**Required action:**
From the listing below, copy out every line where the word "него" appears.

════════════════════

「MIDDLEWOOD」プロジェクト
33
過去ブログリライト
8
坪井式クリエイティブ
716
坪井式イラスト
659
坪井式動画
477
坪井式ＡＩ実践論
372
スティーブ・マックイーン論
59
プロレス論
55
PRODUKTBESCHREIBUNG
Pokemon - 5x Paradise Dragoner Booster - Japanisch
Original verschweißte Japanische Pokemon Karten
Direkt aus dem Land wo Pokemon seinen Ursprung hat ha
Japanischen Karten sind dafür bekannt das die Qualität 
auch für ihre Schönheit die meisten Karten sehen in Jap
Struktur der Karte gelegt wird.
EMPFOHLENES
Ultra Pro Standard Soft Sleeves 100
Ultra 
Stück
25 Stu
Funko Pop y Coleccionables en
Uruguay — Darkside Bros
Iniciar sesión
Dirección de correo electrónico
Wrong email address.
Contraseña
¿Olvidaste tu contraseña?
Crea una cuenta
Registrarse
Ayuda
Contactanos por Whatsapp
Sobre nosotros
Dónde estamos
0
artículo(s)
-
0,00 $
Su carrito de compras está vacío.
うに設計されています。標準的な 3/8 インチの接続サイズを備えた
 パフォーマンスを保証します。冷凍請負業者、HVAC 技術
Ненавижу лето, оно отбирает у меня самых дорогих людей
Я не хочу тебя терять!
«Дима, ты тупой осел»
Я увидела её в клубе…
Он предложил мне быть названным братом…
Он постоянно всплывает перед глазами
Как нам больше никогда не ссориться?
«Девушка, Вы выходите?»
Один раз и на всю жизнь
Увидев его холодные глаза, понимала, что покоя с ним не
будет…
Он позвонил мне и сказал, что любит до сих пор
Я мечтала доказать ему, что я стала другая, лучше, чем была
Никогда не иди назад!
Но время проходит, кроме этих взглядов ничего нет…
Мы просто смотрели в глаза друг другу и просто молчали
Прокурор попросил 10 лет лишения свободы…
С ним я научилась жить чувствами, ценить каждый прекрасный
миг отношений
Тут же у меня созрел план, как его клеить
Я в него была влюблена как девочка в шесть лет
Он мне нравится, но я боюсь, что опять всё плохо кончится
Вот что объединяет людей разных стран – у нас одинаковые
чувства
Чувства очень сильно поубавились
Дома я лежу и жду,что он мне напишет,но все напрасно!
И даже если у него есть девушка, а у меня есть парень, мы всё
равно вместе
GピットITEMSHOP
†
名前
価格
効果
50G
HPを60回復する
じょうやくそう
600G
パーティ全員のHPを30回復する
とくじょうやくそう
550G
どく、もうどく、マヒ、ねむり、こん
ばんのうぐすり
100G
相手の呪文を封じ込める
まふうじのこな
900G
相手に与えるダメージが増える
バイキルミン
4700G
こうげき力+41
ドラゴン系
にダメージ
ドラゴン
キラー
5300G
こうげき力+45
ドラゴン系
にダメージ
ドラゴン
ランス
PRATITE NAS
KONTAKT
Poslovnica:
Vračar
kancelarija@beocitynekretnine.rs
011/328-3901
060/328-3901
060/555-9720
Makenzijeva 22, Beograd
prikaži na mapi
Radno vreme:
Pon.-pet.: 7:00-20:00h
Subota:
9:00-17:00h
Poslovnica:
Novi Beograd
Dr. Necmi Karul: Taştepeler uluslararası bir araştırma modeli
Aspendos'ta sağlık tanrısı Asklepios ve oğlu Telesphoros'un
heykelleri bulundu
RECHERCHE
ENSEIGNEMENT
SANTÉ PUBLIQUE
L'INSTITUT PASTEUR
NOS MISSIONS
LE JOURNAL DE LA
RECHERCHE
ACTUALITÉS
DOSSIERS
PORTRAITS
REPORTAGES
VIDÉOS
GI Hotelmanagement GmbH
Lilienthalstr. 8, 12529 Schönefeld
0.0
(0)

════════════════════

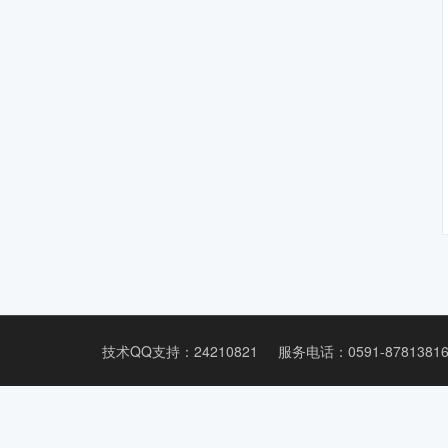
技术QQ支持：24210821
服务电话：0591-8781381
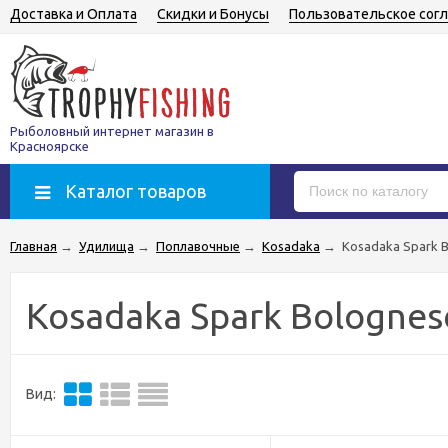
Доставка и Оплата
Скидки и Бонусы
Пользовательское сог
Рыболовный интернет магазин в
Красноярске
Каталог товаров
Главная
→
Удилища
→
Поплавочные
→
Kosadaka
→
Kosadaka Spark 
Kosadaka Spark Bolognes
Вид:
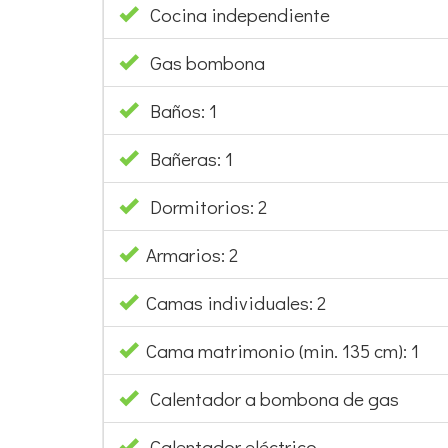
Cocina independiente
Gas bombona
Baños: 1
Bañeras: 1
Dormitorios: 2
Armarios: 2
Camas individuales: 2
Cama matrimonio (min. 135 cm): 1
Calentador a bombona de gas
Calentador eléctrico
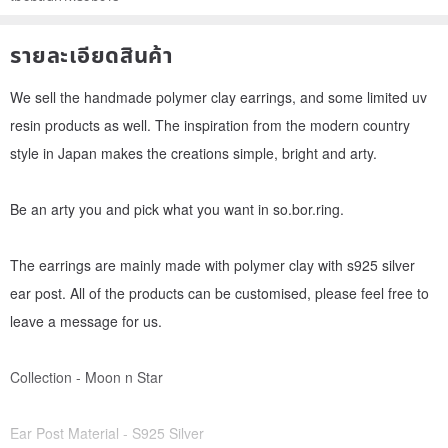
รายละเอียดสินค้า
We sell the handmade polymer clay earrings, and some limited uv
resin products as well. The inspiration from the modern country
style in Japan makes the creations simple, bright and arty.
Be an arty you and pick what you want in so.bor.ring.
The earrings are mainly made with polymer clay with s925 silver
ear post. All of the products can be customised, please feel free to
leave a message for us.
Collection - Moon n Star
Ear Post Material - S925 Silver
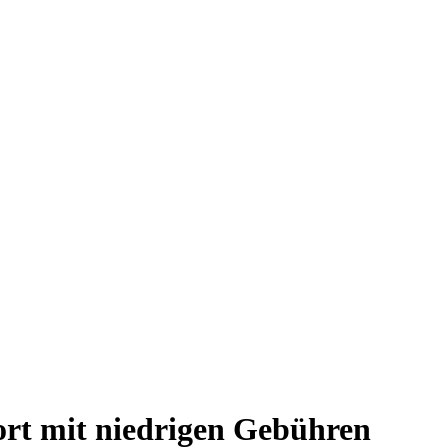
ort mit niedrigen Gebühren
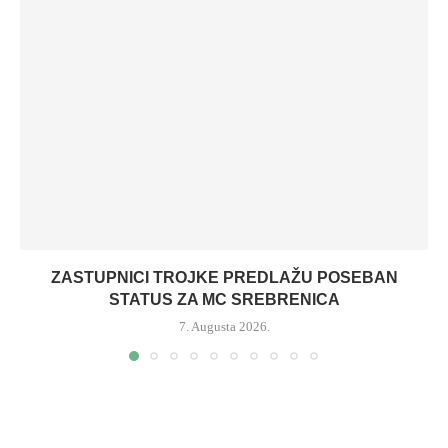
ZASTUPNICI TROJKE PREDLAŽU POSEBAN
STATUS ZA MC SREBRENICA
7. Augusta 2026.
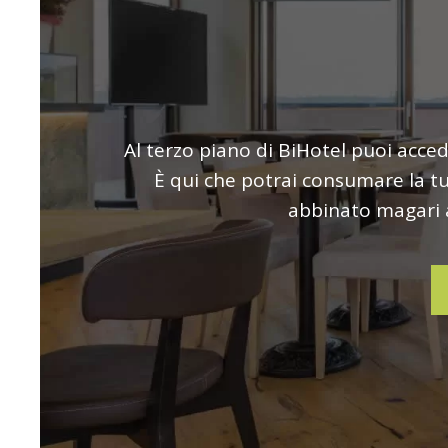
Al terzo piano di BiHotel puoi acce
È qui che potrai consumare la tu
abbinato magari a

════════════════════

**Worked solution:**
Я в него была влюблена как девочка в шесть лет
И даже если у него есть девушка, а у меня есть парень, мы всё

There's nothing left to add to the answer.